GRAND PRIX INTERNATIONAL, 13.05.1981

PROST scriptum


There are days like that, when nothing seems to go right, when everything seems to go against you for no particular reason, and you're completely powerless to do anything about it.

What can you do, for instance about clouds and rain? I think the best thing is to go home and sit in front of the television, but you can't really do that when you've got to drive a Renault in a Grand Prix. When I saw the rain at Imola on Sunday morning, my hopes took a dive. Our cars are very difficult to drive in the wet. I felt that all our work over the past two days on a dry track was going to be completely wiped out. Any advantage that we might have had from a good grid position was nothing now. It had all been diluted by the rain.

I may have felt frustrated then, but there was worse to come. Despite the rain, I still felt that I had a chance. I set fourth quickest time in the Sunday morning warm-up on the wet track. The rain began to ease off, it could be dry after a few laps of the race, and then we might still be in with a chance.

No way: I retired almost before I'd started. When it was time, I got into the car, strapped myself in, started the engine, pushed in the clutch, selected first and began to de-clutch. And that's when I knew that something was wrong. I could feel it in the gearbox. By then it was too late to put it right, too late to take over the spare instead, in fact too late to do anything. My warming up laps were more a swansong: take a look at the car now because I'm not going to be around for long.

Meanwhile I was considering the options. I might start in second gear and just take it easy from there on. There wasn't much more I could do. The least I could do was try, but I wasn't very optimistic. Gerard Larrousse was waiting for me on the grid.

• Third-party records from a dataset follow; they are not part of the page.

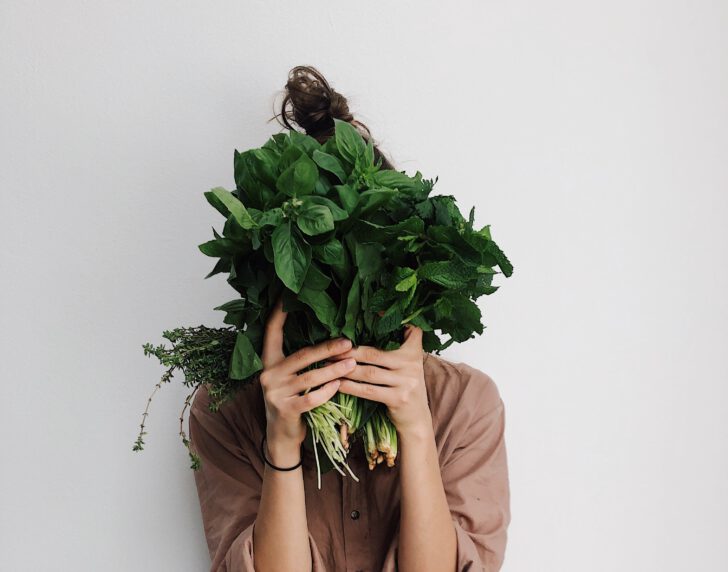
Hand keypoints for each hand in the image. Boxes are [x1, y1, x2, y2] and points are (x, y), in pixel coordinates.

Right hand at [260, 297, 356, 457]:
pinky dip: (327, 391)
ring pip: (310, 377)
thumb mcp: (289, 378)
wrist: (281, 437)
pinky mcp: (285, 410)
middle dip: (327, 348)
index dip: (278, 314)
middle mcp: (268, 375)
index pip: (271, 332)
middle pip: (301, 355)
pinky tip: (340, 385)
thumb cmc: (292, 401)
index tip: (287, 296)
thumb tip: (330, 339)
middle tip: (348, 342)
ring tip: (352, 364)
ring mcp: (275, 393)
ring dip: (334, 370)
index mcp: (269, 362)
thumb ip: (300, 361)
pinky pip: (311, 398)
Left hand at [333, 325, 431, 437]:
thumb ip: (397, 346)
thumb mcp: (408, 364)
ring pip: (369, 372)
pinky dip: (351, 387)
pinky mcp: (398, 398)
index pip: (406, 330)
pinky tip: (338, 383)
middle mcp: (412, 364)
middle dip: (350, 351)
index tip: (371, 312)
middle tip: (330, 348)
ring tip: (328, 365)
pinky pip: (369, 391)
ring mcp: (406, 382)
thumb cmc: (405, 386)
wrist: (417, 419)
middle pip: (374, 353)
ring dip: (346, 368)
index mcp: (414, 351)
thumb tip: (373, 322)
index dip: (388, 321)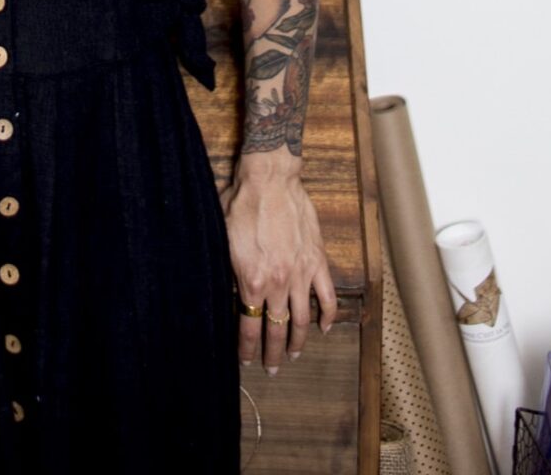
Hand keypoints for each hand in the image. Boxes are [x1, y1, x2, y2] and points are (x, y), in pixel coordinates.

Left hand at [222, 160, 337, 371]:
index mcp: (252, 281)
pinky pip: (327, 295)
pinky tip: (324, 328)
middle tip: (272, 369)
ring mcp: (301, 274)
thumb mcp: (222, 239)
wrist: (270, 179)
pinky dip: (328, 315)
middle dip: (273, 354)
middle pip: (277, 330)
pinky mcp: (317, 260)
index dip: (246, 349)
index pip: (248, 327)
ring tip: (295, 355)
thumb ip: (227, 270)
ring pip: (303, 319)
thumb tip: (224, 290)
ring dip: (299, 341)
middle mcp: (278, 284)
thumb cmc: (241, 204)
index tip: (246, 362)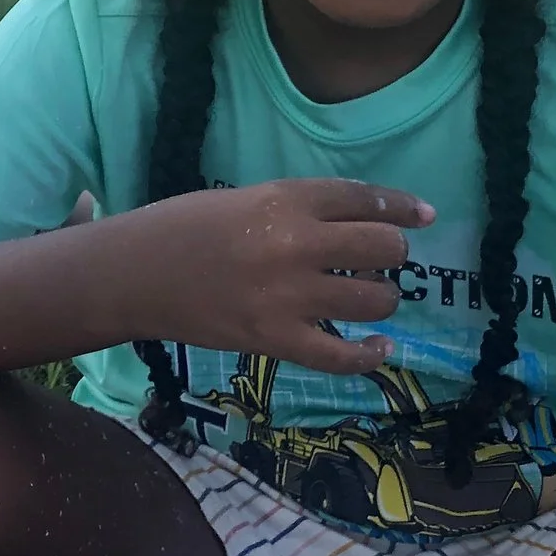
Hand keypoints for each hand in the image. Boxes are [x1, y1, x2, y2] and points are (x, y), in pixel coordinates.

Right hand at [124, 178, 434, 375]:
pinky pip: (345, 356)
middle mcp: (295, 244)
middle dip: (391, 253)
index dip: (400, 207)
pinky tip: (379, 348)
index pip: (362, 199)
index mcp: (282, 200)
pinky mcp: (277, 340)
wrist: (132, 274)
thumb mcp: (239, 199)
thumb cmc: (178, 228)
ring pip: (375, 299)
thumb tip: (352, 221)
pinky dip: (371, 355)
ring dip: (381, 298)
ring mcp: (289, 296)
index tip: (423, 215)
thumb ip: (293, 208)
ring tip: (366, 297)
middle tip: (378, 260)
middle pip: (383, 248)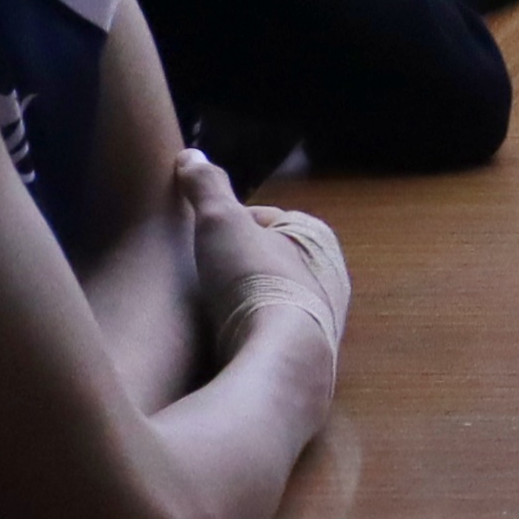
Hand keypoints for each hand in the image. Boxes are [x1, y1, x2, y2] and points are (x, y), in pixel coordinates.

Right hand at [181, 152, 351, 358]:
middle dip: (236, 266)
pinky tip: (221, 345)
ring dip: (241, 305)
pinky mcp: (305, 360)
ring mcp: (319, 321)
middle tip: (198, 275)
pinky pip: (269, 339)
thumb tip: (191, 155)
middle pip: (268, 262)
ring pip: (270, 302)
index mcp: (316, 237)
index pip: (265, 220)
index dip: (228, 224)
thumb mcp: (221, 221)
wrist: (279, 362)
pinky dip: (247, 337)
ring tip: (205, 313)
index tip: (201, 235)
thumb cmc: (253, 282)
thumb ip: (206, 187)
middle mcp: (328, 277)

I started the race in second gear, and took off from the grid like a snail. I delayed just about everyone behind me and was soon in last position, cursing my luck. After four laps at the back of the field I called it a day. My San Marino Grand Prix was over. I think it was even more frustrating for me than it was, say, for Didier Pironi. He may have seen victory slipping away from him, but at least he'd had the satisfaction of leading the race and trying his hardest. Even if he'd retired, he might have felt better than I did. It was a most frustrating and disappointing experience.

I never even had a chance to race. I was already down in the dumps when the rest of them were jockeying for position in the first corner. It was infuriating. You spend three days living for a Grand Prix. Your whole life revolves around that race. For two days you spend all your time sorting out the car and getting onto the grid, and then when practice is over, your mind is immediately fixed on the race ahead, nothing else matters. You're working out where you can save time, how you can improve the car. Meanwhile, the race is getting closer and closer. One's programme revolves around working up to that climax, the race. And then quite suddenly, just as your mental state is at its peak for the start, the balloon bursts: nothing, you're not going to start the race at all.

I wasn't really angry, more frustrated. I tried to look at it philosophically as one of those things that happens in life, or at least, in racing. Of course, it should never happen at all, but it does, not just to me but to most racing drivers at some stage or another in their careers.

I also noticed that I was a lot calmer as person in this situation than I might have been a few years ago. The same sort of thing happened to me when I was in Super Renault and Formula Three, and I would go crazy. I remember that in the final round of the Super Renault championship, it was all down to Jean-Louis Bousquet and I as to who was going to win the championship. All I needed was two or three points and I was the champion. But as we did our warming up laps, I realised that the engine was off-song. This could be costing me the championship before the race had even begun. But fortunately I took my two points and won the series. If l hadn't, I wouldn't be where I am today.

The Imola experience may have been just as frustrating, but at least it didn't have such serious potential consequences. That's because I knew then that in a couple of weeks, I would be in Belgium going through those two days of preparation and working up to the race.Hopefully, all the preparation will be rewarded by many more competitive laps.